A ) Hybrid ARQ (HARQ): In this the retransmissions occur quickly. The principle of HARQ is the same for uplink and downlink:

  • Transmission: The Transmitter sends a transport block.
  • Decoding: The Receiver tries to decode. If successful, it sends an ACK. In case of spatial multiplexing, two transport blocks can exist, so that the ACK has to have 2 bits.
  • New Transmission/Retransmission: If the previous transmission was successful, the TX sends a new packet (and indicates this fact in the “new data” field); if the previous transmission was unsuccessful, the transport block is retransmitted (the “new data” field showing that it is a retransmission, and the “redundancy version” field indicating which type of retransmission is used).
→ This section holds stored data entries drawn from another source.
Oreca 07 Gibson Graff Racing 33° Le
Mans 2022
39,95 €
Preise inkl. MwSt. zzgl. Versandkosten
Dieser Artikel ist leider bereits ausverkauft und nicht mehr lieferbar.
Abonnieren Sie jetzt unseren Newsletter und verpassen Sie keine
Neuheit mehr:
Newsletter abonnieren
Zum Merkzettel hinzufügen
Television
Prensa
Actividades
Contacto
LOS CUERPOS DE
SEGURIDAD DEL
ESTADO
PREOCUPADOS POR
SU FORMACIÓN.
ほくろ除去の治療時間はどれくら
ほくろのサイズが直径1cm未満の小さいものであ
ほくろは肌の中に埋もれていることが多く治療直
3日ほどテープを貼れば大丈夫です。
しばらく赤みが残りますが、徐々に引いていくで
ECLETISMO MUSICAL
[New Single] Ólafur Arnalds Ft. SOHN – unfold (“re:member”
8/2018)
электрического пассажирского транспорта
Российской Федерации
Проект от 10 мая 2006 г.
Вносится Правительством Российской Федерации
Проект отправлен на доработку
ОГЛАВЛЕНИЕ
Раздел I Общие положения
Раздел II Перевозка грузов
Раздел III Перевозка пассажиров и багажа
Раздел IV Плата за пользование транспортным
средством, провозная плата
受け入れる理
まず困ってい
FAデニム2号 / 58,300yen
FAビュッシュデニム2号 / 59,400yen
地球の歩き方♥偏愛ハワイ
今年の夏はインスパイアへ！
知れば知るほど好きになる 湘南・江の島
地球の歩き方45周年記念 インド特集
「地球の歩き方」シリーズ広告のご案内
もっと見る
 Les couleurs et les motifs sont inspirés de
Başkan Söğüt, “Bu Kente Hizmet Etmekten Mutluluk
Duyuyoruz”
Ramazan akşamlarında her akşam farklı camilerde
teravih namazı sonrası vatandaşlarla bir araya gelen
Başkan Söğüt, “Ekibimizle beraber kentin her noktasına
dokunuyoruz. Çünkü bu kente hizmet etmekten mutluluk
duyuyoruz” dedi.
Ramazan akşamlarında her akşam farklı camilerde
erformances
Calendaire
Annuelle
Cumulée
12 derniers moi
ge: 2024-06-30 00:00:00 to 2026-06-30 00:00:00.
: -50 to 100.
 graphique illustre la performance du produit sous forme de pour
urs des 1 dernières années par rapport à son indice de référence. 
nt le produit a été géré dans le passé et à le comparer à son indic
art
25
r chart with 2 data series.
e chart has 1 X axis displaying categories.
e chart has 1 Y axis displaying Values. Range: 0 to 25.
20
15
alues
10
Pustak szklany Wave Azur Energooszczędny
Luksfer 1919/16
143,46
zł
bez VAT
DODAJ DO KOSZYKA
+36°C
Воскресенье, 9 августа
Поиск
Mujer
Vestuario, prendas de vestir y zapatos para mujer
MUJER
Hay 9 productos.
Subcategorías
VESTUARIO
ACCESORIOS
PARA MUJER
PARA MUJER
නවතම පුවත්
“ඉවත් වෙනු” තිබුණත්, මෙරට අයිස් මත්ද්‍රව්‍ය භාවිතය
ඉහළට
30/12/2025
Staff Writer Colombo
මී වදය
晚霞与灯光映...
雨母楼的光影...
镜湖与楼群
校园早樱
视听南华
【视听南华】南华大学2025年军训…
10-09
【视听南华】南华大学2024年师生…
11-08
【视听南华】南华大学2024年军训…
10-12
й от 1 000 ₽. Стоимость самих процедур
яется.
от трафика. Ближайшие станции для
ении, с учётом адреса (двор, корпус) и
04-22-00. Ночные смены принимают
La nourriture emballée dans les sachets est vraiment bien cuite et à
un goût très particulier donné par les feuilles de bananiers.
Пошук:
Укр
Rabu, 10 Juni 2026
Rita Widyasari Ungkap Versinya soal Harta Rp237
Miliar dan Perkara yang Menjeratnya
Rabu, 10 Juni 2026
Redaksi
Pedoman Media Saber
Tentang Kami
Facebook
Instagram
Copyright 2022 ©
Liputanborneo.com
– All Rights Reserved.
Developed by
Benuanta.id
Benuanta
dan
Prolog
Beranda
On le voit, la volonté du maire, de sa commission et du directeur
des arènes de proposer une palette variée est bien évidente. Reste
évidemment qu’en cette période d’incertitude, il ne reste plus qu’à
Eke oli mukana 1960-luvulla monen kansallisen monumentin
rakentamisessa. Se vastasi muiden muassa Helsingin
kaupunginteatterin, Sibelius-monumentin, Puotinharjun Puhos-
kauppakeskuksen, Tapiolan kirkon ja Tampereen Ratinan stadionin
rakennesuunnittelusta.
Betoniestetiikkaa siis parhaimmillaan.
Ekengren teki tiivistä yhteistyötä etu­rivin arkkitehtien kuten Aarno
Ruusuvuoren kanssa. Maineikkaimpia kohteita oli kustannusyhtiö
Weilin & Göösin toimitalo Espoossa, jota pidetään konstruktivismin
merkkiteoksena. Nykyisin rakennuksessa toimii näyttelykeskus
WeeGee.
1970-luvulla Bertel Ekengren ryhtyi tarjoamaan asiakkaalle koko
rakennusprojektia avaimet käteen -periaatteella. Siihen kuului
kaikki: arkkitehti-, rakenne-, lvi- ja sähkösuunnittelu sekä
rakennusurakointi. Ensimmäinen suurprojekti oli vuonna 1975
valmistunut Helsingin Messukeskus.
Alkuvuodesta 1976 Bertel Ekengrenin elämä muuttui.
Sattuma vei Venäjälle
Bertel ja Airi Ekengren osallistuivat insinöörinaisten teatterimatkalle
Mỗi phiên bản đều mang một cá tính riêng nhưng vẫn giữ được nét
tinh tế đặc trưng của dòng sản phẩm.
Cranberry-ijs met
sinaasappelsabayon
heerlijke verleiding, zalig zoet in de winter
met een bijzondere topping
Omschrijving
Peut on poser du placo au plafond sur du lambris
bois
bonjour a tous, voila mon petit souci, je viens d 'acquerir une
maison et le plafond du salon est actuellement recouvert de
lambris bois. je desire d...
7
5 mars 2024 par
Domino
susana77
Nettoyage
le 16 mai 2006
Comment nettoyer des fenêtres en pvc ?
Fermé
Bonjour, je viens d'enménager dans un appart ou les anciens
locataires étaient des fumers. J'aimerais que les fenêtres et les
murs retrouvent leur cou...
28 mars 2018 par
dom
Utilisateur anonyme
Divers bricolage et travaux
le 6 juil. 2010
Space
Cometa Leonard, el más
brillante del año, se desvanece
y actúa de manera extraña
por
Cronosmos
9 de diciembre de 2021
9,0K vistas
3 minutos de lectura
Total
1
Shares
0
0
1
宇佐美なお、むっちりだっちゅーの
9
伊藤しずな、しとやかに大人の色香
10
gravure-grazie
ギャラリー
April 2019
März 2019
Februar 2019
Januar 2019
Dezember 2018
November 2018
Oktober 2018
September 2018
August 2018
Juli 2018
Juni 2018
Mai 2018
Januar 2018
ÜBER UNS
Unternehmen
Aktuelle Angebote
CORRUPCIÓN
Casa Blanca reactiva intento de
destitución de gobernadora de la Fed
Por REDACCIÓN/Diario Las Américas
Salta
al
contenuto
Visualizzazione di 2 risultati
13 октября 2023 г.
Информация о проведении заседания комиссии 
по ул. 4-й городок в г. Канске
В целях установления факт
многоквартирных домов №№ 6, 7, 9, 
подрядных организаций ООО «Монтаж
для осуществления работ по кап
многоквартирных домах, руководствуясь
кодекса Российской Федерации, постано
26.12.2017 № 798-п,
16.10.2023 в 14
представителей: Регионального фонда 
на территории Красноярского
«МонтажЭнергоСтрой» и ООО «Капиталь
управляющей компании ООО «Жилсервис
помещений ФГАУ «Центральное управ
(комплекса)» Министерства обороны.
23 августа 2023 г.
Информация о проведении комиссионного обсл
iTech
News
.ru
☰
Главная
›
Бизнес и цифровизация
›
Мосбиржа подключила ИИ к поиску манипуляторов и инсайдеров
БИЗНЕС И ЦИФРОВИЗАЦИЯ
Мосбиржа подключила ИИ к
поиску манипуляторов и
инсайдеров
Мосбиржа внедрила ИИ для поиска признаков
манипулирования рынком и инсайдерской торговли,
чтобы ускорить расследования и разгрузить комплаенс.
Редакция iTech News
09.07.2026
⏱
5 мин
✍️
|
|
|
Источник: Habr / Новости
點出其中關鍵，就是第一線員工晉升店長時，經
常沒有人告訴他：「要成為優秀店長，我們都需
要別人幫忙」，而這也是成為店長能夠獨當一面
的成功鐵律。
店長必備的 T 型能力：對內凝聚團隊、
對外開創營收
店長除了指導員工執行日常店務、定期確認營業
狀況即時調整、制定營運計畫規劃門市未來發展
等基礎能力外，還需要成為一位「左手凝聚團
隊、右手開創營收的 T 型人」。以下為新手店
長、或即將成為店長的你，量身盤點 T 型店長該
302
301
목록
The key difference between uplink and downlink is that the retransmission in the downlink might occur using arbitrary RBs while in the uplink it is fixed. It is always eighth subframes after the first transmission attempt, and the RBs used for retransmission are the same as for the first transmission. Since there is a delay of eight frames between retransmissions, up to eight parallel HARQ processes must be active such that payload data can be transmitted during every frame.

B) Radio Link Control (RLC): It is a higher layer retransmission protocol that arranges for the retransmissions of all the data blocks that fail even after HARQ. This mechanism is quite a bit slower, but will be invoked only rarely if HARQ is configured the right way. Being a “fallback” solution, it provides the extra reliability required for some applications (e.g., file transfer). The retransmission function can be switched off whenever it is not necessary/helpful (e.g., for voice calls, when the delay introduced by the protocol would be larger than what can be tolerated in phone conversations ).